Summer 2019 at the movies will be remembered for two things: Disney (big surprise!) and the celebration of music icons. Films centered around the songs of The Beatles and Bruce Springsteen are on the way. But first up is this extravagant musical biopic of Sir Elton John.
“Rocketman” director Dexter Fletcher knows a thing or two about the genre. He was brought-in to complete last year’s “Bohemian Rhapsody” after the Bryan Singer controversy. That film, of course, earned Rami Malek an Oscar for his incredible portrayal of Queen frontman Freddie Mercury. Now it’s “Kingsman” actor Taron Egerton commanding the spotlight with his fearless, all-in performance as John.
Egerton, who sung the classic “I’m Still Standing” in the 2016 animated film “Sing”, performs that one — and about two dozen other Elton John hits — in “Rocketman”. This is a fantastical journey of self-discovery, with a unique blend of both joy and pain.
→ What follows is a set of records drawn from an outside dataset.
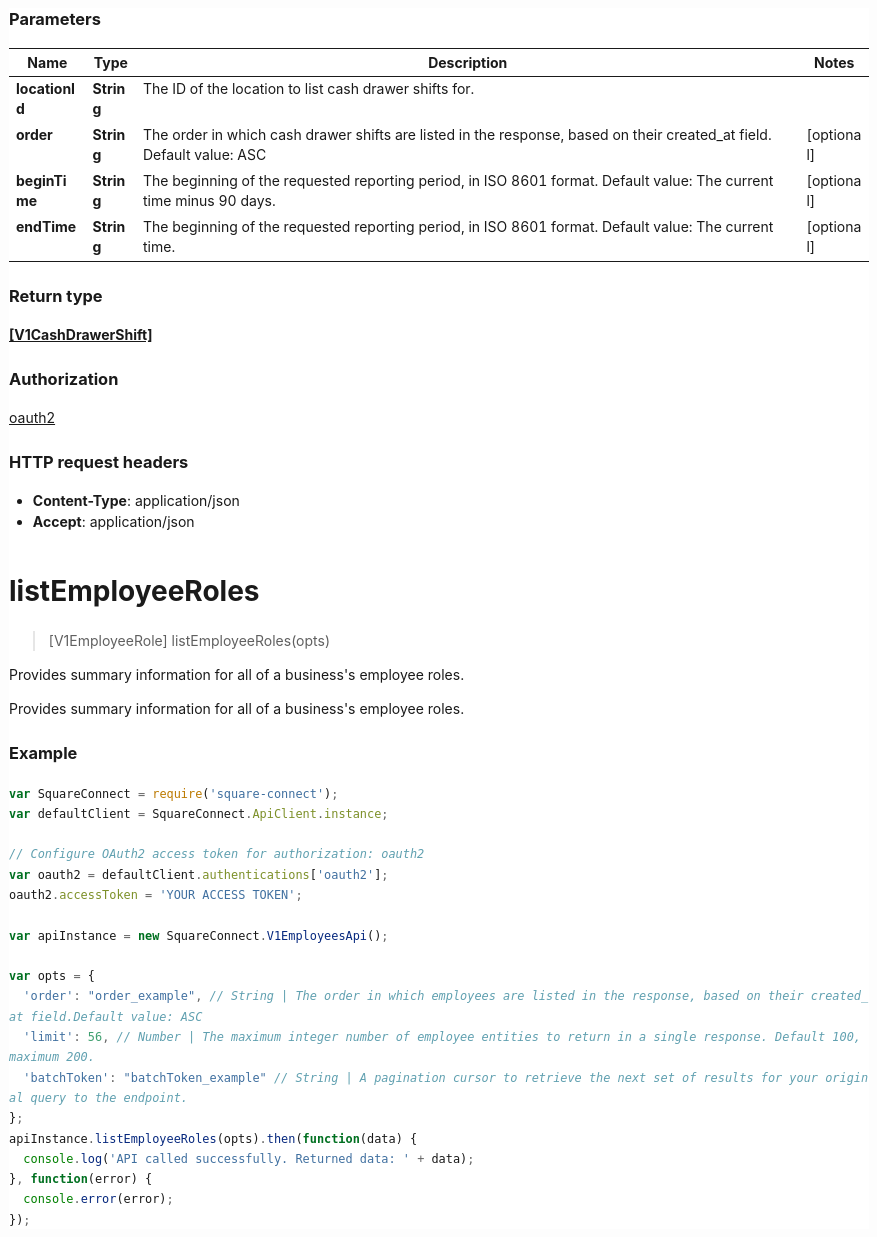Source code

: ### Parameters

Name | Type | Description  | Notes
------------- | ------------- | ------------- | -------------
 **locationId** | **String**| The ID of the location to list cash drawer shifts for. | 
 **order** | **String**| The order in which cash drawer shifts are listed in the response, based on their created_at field. Default value: ASC | [optional] 
 **beginTime** | **String**| The beginning of the requested reporting period, in ISO 8601 format. Default value: The current time minus 90 days. | [optional] 
 **endTime** | **String**| The beginning of the requested reporting period, in ISO 8601 format. Default value: The current time. | [optional] 

### Return type

[**[V1CashDrawerShift]**](V1CashDrawerShift.md)

### Authorization

[oauth2](../README.md#oauth2)

### HTTP request headers

 - **Content-Type**: application/json
 - **Accept**: application/json

<a name="listEmployeeRoles"></a>
# **listEmployeeRoles**
> [V1EmployeeRole] listEmployeeRoles(opts)

Provides summary information for all of a business&#39;s employee roles.

Provides summary information for all of a business&#39;s employee roles.

### Example
```javascript
var SquareConnect = require('square-connect');
var defaultClient = SquareConnect.ApiClient.instance;

// Configure OAuth2 access token for authorization: oauth2
var oauth2 = defaultClient.authentications['oauth2'];
oauth2.accessToken = 'YOUR ACCESS TOKEN';

var apiInstance = new SquareConnect.V1EmployeesApi();

var opts = { 
  'order': "order_example", // String | The order in which employees are listed in the response, based on their created_at field.Default value: ASC 
  'limit': 56, // Number | The maximum integer number of employee entities to return in a single response. Default 100, maximum 200.
  'batchToken': "batchToken_example" // String | A pagination cursor to retrieve the next set of results for your original query to the endpoint.
};
apiInstance.listEmployeeRoles(opts).then(function(data) {
  console.log('API called successfully. Returned data: ' + data);
}, function(error) {
  console.error(error);
});

```
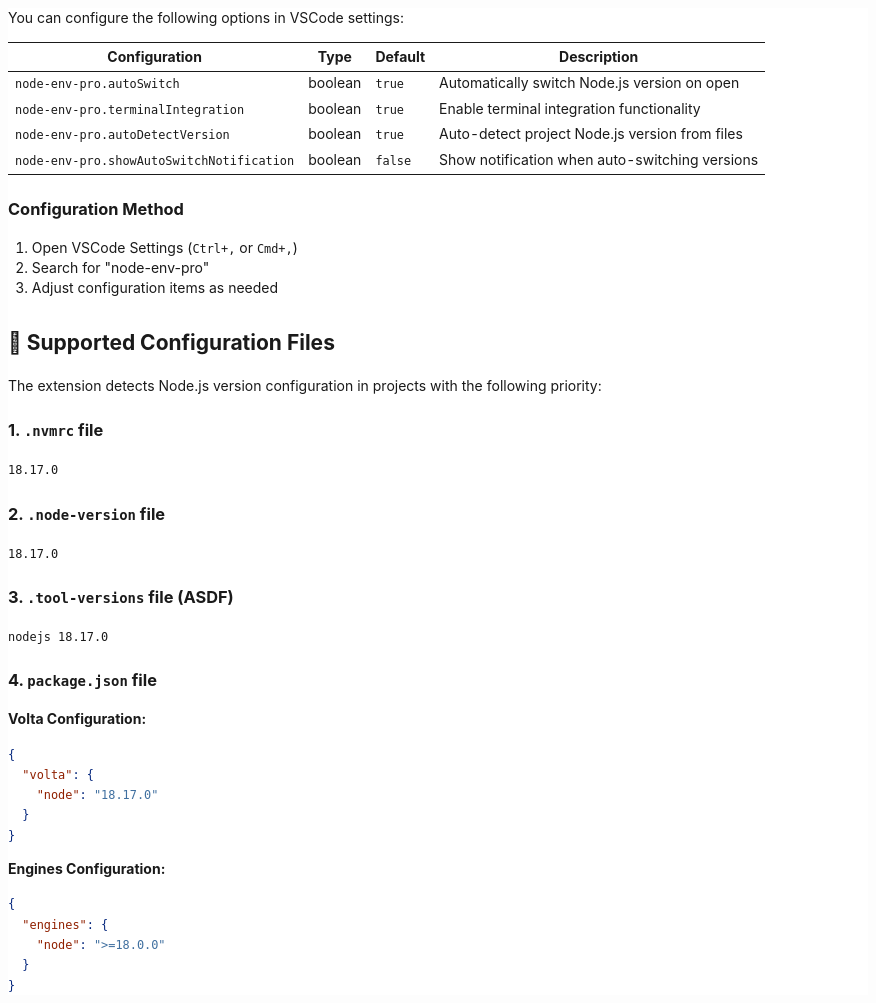 You can configure the following options in VSCode settings:

| Configuration                         | Type    | Default | Description                                    |
| ------------------------------------- | ------- | ------- | ---------------------------------------------- |
| `node-env-pro.autoSwitch`                 | boolean | `true`  | Automatically switch Node.js version on open  |
| `node-env-pro.terminalIntegration`        | boolean | `true`  | Enable terminal integration functionality      |
| `node-env-pro.autoDetectVersion`          | boolean | `true`  | Auto-detect project Node.js version from files|
| `node-env-pro.showAutoSwitchNotification` | boolean | `false` | Show notification when auto-switching versions|

### Configuration Method

1. Open VSCode Settings (`Ctrl+,` or `Cmd+,`)
2. Search for "node-env-pro"
3. Adjust configuration items as needed

## 📁 Supported Configuration Files

The extension detects Node.js version configuration in projects with the following priority:

### 1. `.nvmrc` file

```
18.17.0
```

### 2. `.node-version` file

```
18.17.0
```

### 3. `.tool-versions` file (ASDF)

```
nodejs 18.17.0
```

### 4. `package.json` file

**Volta Configuration:**

```json
{
  "volta": {
    "node": "18.17.0"
  }
}
```

**Engines Configuration:**

```json
{
  "engines": {
    "node": ">=18.0.0"
  }
}
```
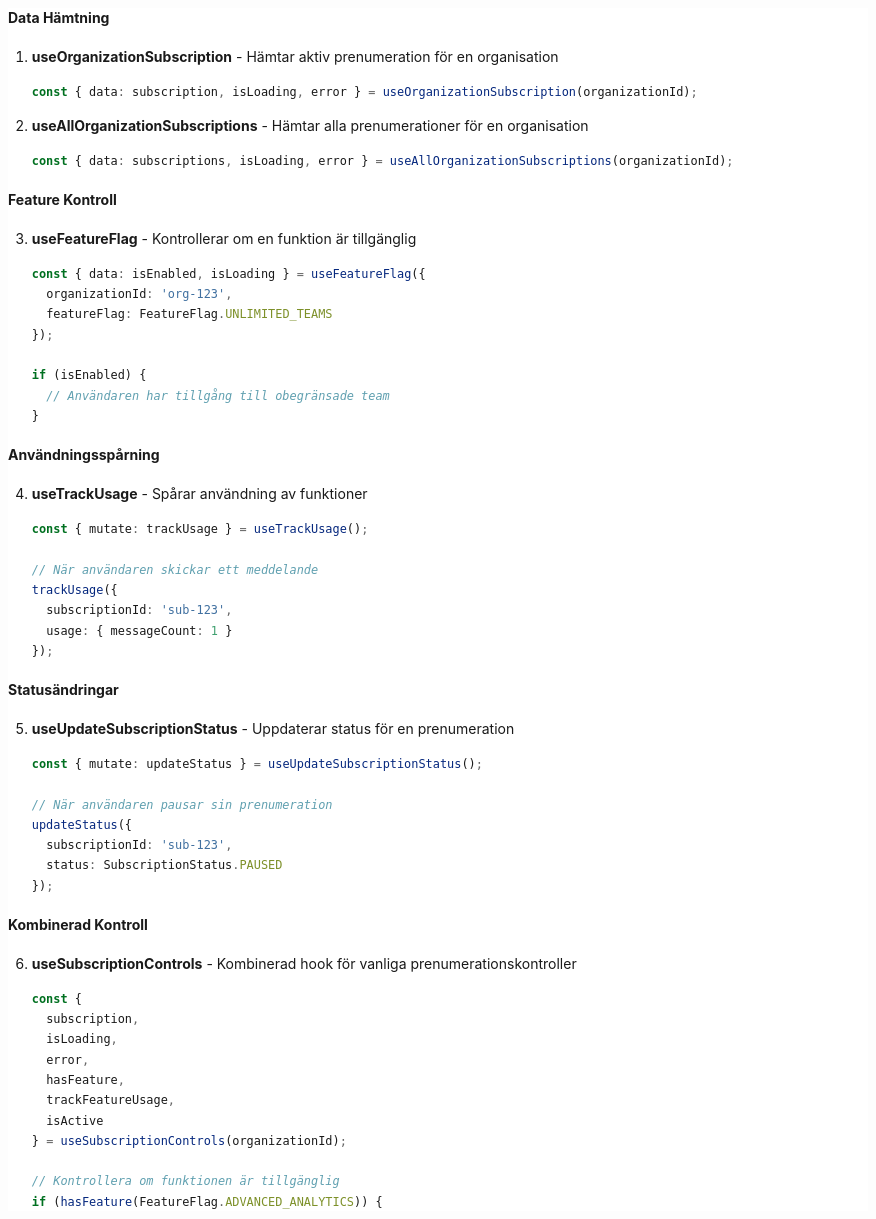 #### Data Hämtning

1. **useOrganizationSubscription** - Hämtar aktiv prenumeration för en organisation
   ```typescript
   const { data: subscription, isLoading, error } = useOrganizationSubscription(organizationId);
   ```

2. **useAllOrganizationSubscriptions** - Hämtar alla prenumerationer för en organisation
   ```typescript
   const { data: subscriptions, isLoading, error } = useAllOrganizationSubscriptions(organizationId);
   ```

#### Feature Kontroll

3. **useFeatureFlag** - Kontrollerar om en funktion är tillgänglig
   ```typescript
   const { data: isEnabled, isLoading } = useFeatureFlag({
     organizationId: 'org-123',
     featureFlag: FeatureFlag.UNLIMITED_TEAMS
   });

   if (isEnabled) {
     // Användaren har tillgång till obegränsade team
   }
   ```

#### Användningsspårning

4. **useTrackUsage** - Spårar användning av funktioner
   ```typescript
   const { mutate: trackUsage } = useTrackUsage();

   // När användaren skickar ett meddelande
   trackUsage({
     subscriptionId: 'sub-123',
     usage: { messageCount: 1 }
   });
   ```

#### Statusändringar

5. **useUpdateSubscriptionStatus** - Uppdaterar status för en prenumeration
   ```typescript
   const { mutate: updateStatus } = useUpdateSubscriptionStatus();

   // När användaren pausar sin prenumeration
   updateStatus({
     subscriptionId: 'sub-123',
     status: SubscriptionStatus.PAUSED
   });
   ```

#### Kombinerad Kontroll

6. **useSubscriptionControls** - Kombinerad hook för vanliga prenumerationskontroller
   ```typescript
   const {
     subscription,
     isLoading,
     error,
     hasFeature,
     trackFeatureUsage,
     isActive
   } = useSubscriptionControls(organizationId);

   // Kontrollera om funktionen är tillgänglig
   if (hasFeature(FeatureFlag.ADVANCED_ANALYTICS)) {
   ```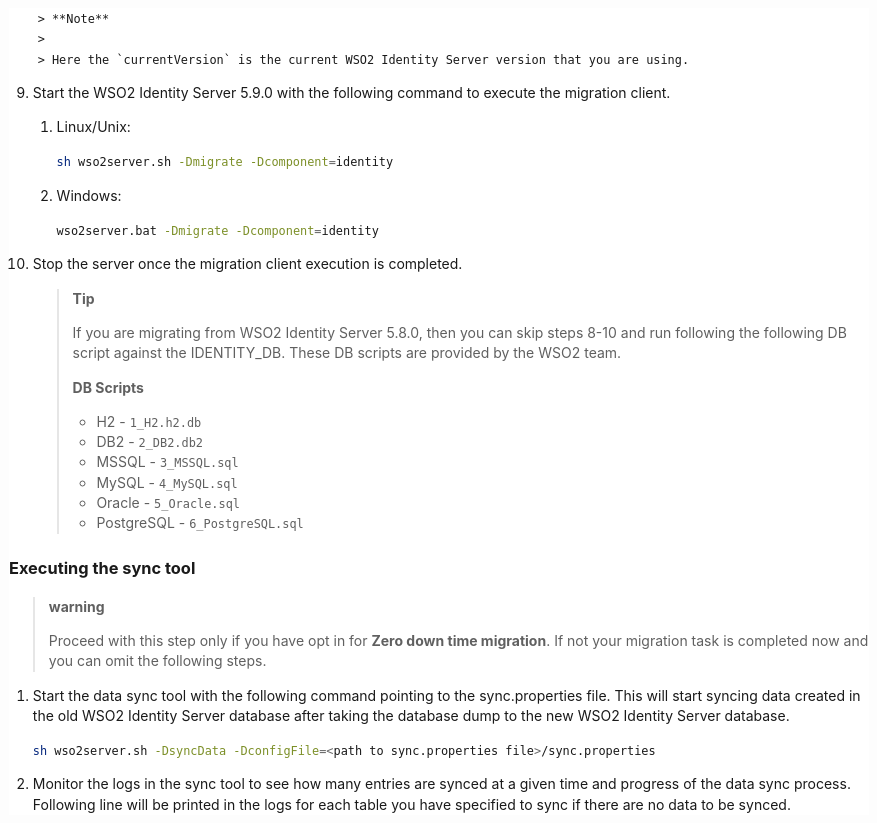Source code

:         > **Note**
        >
        > Here the `currentVersion` is the current WSO2 Identity Server version that you are using.

9.  Start the WSO2 Identity Server 5.9.0 with the following command to
    execute the migration client.

    1.  Linux/Unix:

        ```bash 
        sh wso2server.sh -Dmigrate -Dcomponent=identity
        ```

    2.  Windows:

        ```bash
        wso2server.bat -Dmigrate -Dcomponent=identity
        ```

10.  Stop the server once the migration client execution is completed.

   
      > **Tip**
      > 
      > If you are migrating from WSO2 Identity Server 5.8.0, then you can skip steps 8-10 and run following the following DB script against the IDENTITY_DB. These DB scripts are provided by the WSO2 team.
      >
      > **DB Scripts**
      >
      > - H2 - `1_H2.h2.db`
      > - DB2 - `2_DB2.db2`
      > - MSSQL - `3_MSSQL.sql`
      > - MySQL - `4_MySQL.sql`
      > - Oracle - `5_Oracle.sql`
      > - PostgreSQL - `6_PostgreSQL.sql`

### **Executing the sync tool**

> **warning**
> 
> Proceed with this step only if you have opt in for **Zero down time migration**. If not your migration task is completed now and you can omit the following steps.
    
1.  Start the data sync tool with the following command pointing to the  sync.properties file. 
This will start syncing data created in the old WSO2 Identity Server database after taking the database dump 
to the new WSO2 Identity Server database.
    ```bash
    sh wso2server.sh -DsyncData -DconfigFile=<path to sync.properties file>/sync.properties
    ```

2.  Monitor the logs in the sync tool to see how many entries are synced at a given time and progress of the data sync 
process. Following line will be printed in the logs for each table you have specified to sync if there are no 
data to be synced.
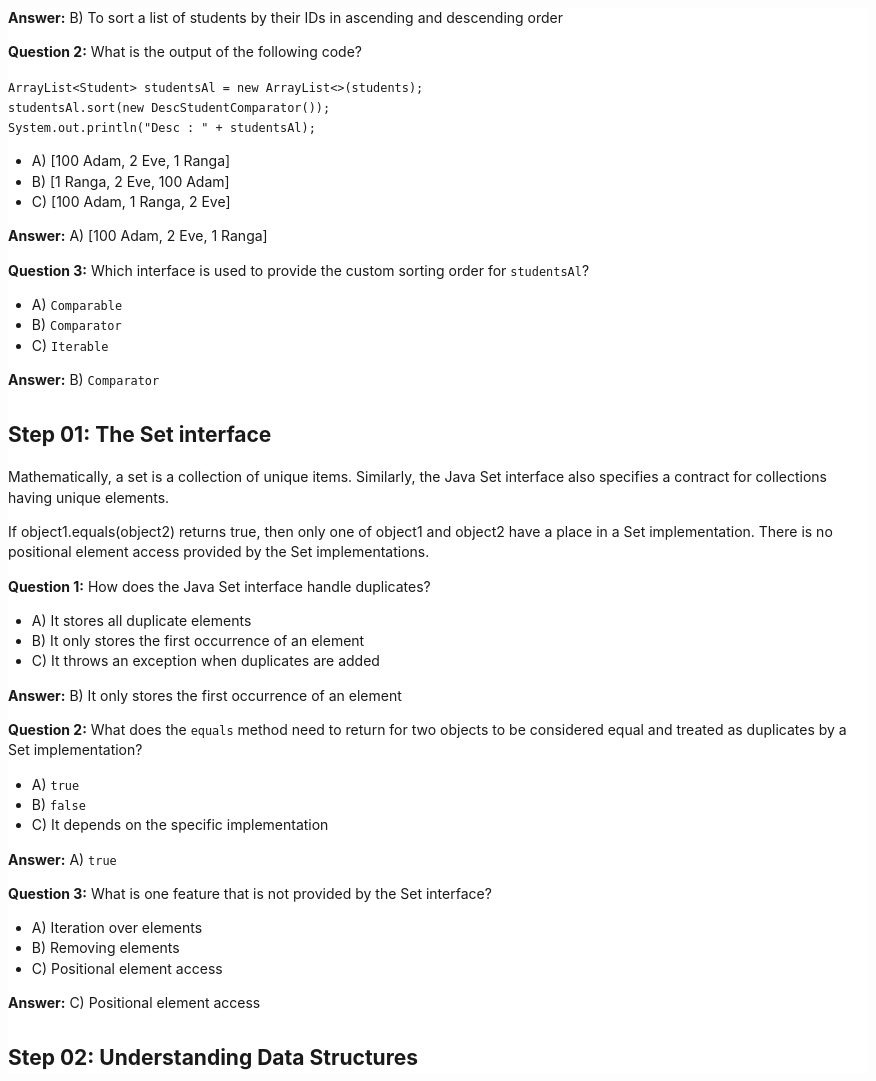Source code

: **Answer:** B) To sort a list of students by their IDs in ascending and descending order

**Question 2:** What is the output of the following code?

```
ArrayList<Student> studentsAl = new ArrayList<>(students);
studentsAl.sort(new DescStudentComparator());
System.out.println("Desc : " + studentsAl);
```

-   A) [100 Adam, 2 Eve, 1 Ranga]
-   B) [1 Ranga, 2 Eve, 100 Adam]
-   C) [100 Adam, 1 Ranga, 2 Eve]

**Answer:** A) [100 Adam, 2 Eve, 1 Ranga]

**Question 3:** Which interface is used to provide the custom sorting order for `studentsAl`?

-   A) `Comparable`
-   B) `Comparator`
-   C) `Iterable`

**Answer:** B) `Comparator`

## Step 01: The Set interface

Mathematically, a set is a collection of unique items. Similarly, the Java Set interface also specifies a contract for collections having unique elements.

If object1.equals(object2) returns true, then only one of object1 and object2 have a place in a Set implementation. There is no positional element access provided by the Set implementations.

**Question 1:** How does the Java Set interface handle duplicates?

-   A) It stores all duplicate elements
-   B) It only stores the first occurrence of an element
-   C) It throws an exception when duplicates are added

**Answer:** B) It only stores the first occurrence of an element

**Question 2:** What does the `equals` method need to return for two objects to be considered equal and treated as duplicates by a Set implementation?

-   A) `true`
-   B) `false`
-   C) It depends on the specific implementation

**Answer:** A) `true`

**Question 3:** What is one feature that is not provided by the Set interface?

-   A) Iteration over elements
-   B) Removing elements
-   C) Positional element access

**Answer:** C) Positional element access

## Step 02: Understanding Data Structures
The film covers the first 40 years or so of John’s life: from a young boy in England, growing-up in a highly-dysfunctional family, but with a gift of playing the piano, to a pivotal reflection point (around 1990) in his superstar career. A group therapy session serves as the framework for John to look back on all his life’s highs and lows.
“Rocketman” breaks out into song a lot… maybe a little often. For the most part, the jukebox method works, though some song selections are forced into the narrative. There’s definitely a “How many Elton John classics can we squeeze into two hours?” vibe. But the result will certainly work perfectly for the Broadway version in a few years.
However, it was the songs and a mesmerizing lead performance got audiences to embrace “Bohemian Rhapsody”, so why mess with a successful formula? You will undoubtably walk out of “Rocketman” humming an Elton John song – and praising Egerton’s work.
The supporting cast of Jamie Bell, Richard Madden and Bryce Dallas Howard all have their moments. But Egerton, like John himself during this period of his life, is a runaway train. This is an award-season worthy, showcase performance.
Fletcher takes some visual chances (the film is “Based on a True Fantasy”) that do fit the persona of the subject. The costumes are tremendous, and Egerton truly looks and sounds like John, while avoiding the mimicry we saw with Malek as Mercury.
The biggest problem with “Rocketman” is that it’s too theatrical. There’s no doubt this is what Fletcher, Egerton and John (an executive producer) were going for, but the style keeps you watching from afar, instead of being drawn in. It could have used fewer tunes and a few more dramatic moments.
However, this is a bold, visionary movie experience. If you’re a fan of Sir Elton, chances are you’ll “feel the love” for “Rocketman”. It certainly won’t “go breakin’ your heart”.